There are three modes of difficulty, and without the benefit of sparkles in the tougher two, you have to pixel hunt for hotspots and revisit scenes frequently to check for hidden object areas that may have been reactivated. Playing time is padded with superfluous activities like moving aside leaves one at a time or clicking repeatedly to clear piles of stone or ice, but thankfully multi-purpose tools like hammers and axes stay in the inventory for as long as needed, thus eliminating repetitive quests to gather generic tools. There is a comprehensive task list, though given the linear format of the game, it's more a helpful guide than a crucial reference.

The hundred-odd realistic screens are detailed with shadows, foliage and textures, and distinctly represent each setting, whether the idyllic but creepy village, the museum and its cleverly-engineered tableaux, the Arctic and its Aurora Borealis backdrop, or the outlandish island with its mutant flora and mechanical fauna. A cave-art hidden object screen adds freshness to the typical stashes, and collected items are showcased in appropriate containers like a wicker basket when in the village. The minigames are especially well-designed, with expertly animated doors, rotating parts and special effects. In fact, in-game animation goes beyond the staples of drifting snow and flickering fires to include consistently believable motion, such as a robotic spider standing up or a shark lunging forward. Jane's spirit possessing and leaving her incarnations is also impressive. Unfortunately, some screens suffer from considerable pixellation beyond their native 1024x768 resolution, especially the partially-animated cutscenes, though they do scale to widescreen if you UNcheck the widescreen menu option.

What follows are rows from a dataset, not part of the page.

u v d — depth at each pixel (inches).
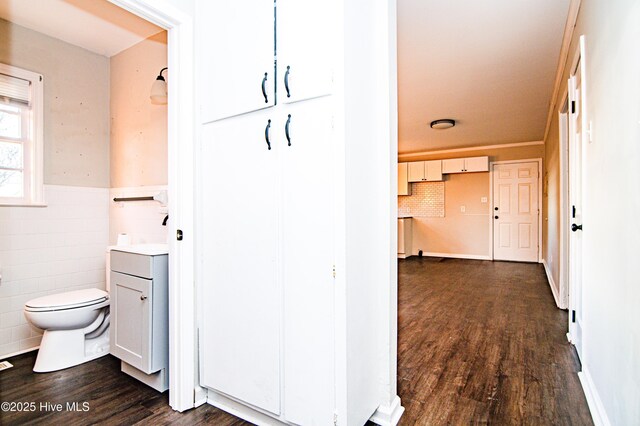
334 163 53.4
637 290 45.6
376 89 63.4
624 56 49.9
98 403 70.9
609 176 58.9
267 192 60.7
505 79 136.1
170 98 69.8
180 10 67.5
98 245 114.7
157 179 101.3
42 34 102.1
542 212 244.8
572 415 65.2
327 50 53.8
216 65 67.9
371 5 61.7
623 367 51.1
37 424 63.7
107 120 117.3
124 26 98.0
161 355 74.8
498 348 96.0
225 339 66.7
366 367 59.3
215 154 68.4
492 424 62.7
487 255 266.5
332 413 53.7
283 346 58.8
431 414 65.8
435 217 285.6
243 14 63.5
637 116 45.5
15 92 98.0
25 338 98.0
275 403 59.7
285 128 58.0
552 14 92.4
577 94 95.9
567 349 95.0
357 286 56.3
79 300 86.1
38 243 101.3
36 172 101.3
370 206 61.2
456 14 92.3
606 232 61.1
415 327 113.0
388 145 63.8
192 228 70.6
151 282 73.6
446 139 240.5
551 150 179.8
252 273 62.6
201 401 71.1
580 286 95.0
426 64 122.7
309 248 55.9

Each scenario has a soundtrack suited to its mood, while sound effects are just right and do not overwhelm the proceedings; together they compensate adequately for the absence of voice acting. Sensible and considerate, Jane is willing and resourceful enough to undo the failings of her past lives. She's blessed with a script that is concise yet precise, albeit sometimes to the point of stating the obvious, and is a companionable partner to play with. Interestingly, though three of her four incarnations are male, her practical personality makes the transitions feel natural and gender-independent.

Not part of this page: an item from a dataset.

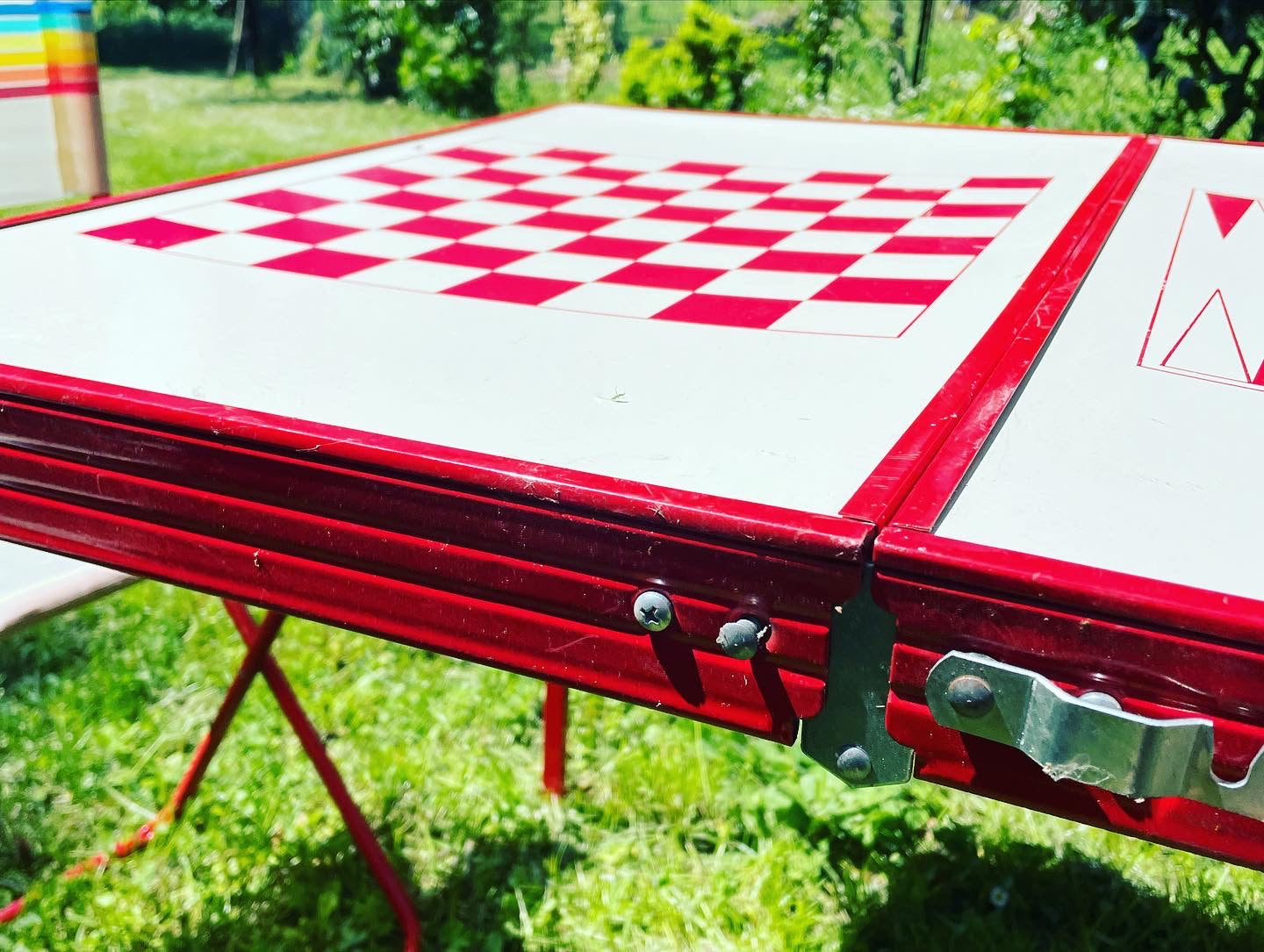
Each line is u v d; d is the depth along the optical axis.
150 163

Back to life after her ordeals in the astral library, the Collector's Edition bonus chapter sees Jane soon dragged into the depths of a new mystery by yet another disconsolate spirit. Based on the urban legend of the White Lady, this story is about a rich pirate's daughter who was betrayed by her greedy fiancé and has since been exacting her revenge on random young men by drowning them in the aptly-named Disappearance Bay. The hour-long expansion is similar in gameplay to the main segment, with several inventory quests that send Jane back and forth between a series of underwater caves containing dead bodies, treasure, a shark, and four standalone puzzles including a devilish rotator with pearls to be set in three different patterns. The four hidden object screens are repeated once each. A strictly-standalone affair, the extra case is recommended mainly if the original four leave you gasping immediately for more.

Reincarnations: Back To Reality is quite like an episodic television series with a 'case of the week' formula, and loyally follows its two predecessors in concept and gameplay. It's basically a collection of four mini-stories tied together by a flimsy central arc. This is great for variety given the four diverse scenarios, but on the flip side, the stories and characters lack depth as each case is too brief to delve beyond the superficial. But Reincarnations makes up for its simplistic plots with solid execution, and is packed to the brim with engaging casual adventuring. Despite the niggles of the harder modes – tough-to-locate hotspots, hidden object areas reactivated without notice, some clueless wandering – the game provides over five hours of activity-oriented entertainment, and if you're still craving more, serves up a fifth case as the CE extra. And if even that's not enough, rest assured that yet another reincarnation is on the horizon.